(WHAT NEEDS TO BE DONE)
Display every line in the records below that contains the word "answer". Case counts.

········

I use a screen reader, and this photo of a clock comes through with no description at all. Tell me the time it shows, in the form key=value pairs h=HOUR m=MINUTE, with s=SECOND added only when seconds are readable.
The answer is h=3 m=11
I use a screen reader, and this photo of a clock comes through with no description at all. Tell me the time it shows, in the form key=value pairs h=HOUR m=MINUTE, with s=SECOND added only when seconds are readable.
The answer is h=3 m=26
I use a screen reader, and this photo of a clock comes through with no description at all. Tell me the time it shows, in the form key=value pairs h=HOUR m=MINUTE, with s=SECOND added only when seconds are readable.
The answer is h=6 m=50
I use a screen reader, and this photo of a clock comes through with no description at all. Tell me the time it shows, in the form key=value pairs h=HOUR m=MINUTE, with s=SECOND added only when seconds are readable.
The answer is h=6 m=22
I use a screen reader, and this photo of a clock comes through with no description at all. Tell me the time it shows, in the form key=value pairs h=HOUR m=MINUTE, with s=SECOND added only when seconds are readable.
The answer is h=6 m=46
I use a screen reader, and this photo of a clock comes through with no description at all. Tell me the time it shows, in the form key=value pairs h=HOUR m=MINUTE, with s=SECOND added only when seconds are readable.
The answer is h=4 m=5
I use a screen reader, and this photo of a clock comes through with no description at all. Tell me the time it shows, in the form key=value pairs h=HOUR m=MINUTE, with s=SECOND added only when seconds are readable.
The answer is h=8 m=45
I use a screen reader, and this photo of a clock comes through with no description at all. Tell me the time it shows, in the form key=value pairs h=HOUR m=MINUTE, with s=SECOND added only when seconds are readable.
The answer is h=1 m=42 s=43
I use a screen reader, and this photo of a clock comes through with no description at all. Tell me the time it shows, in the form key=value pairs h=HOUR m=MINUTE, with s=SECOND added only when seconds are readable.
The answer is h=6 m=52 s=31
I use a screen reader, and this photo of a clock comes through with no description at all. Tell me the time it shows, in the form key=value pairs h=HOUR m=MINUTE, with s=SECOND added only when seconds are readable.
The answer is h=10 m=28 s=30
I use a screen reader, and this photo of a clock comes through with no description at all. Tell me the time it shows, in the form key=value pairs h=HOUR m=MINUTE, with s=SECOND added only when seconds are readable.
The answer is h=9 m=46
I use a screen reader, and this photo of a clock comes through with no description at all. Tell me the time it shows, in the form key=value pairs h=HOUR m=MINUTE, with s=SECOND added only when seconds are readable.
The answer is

········

(RESPONSE TO THIS EXERCISE)
The answer is h=3 m=11
The answer is h=3 m=26
The answer is h=6 m=50
The answer is h=6 m=22
The answer is h=6 m=46
The answer is h=4 m=5
The answer is h=8 m=45
The answer is h=1 m=42 s=43
The answer is h=6 m=52 s=31
The answer is h=10 m=28 s=30
The answer is h=9 m=46
The answer is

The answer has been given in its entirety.